(Records from a data collection)
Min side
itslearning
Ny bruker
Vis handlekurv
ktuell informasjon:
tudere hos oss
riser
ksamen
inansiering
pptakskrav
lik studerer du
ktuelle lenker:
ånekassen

--

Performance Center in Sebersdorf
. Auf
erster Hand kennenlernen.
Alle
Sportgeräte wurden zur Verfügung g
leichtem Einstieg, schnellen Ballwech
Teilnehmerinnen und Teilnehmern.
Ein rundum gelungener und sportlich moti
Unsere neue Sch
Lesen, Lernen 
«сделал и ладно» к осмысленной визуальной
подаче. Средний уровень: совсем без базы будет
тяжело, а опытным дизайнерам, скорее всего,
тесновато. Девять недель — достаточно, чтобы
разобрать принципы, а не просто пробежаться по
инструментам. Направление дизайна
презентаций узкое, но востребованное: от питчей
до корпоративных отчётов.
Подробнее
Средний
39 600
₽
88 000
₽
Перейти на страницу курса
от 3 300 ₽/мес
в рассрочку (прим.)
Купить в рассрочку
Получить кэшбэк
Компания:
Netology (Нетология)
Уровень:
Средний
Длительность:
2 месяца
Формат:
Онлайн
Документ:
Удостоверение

• **What you will do**:
Copy out every line of the data in which the word "рассрочку" is found.

• **Solved problem**:
в рассрочку (прим.)
Купить в рассрочку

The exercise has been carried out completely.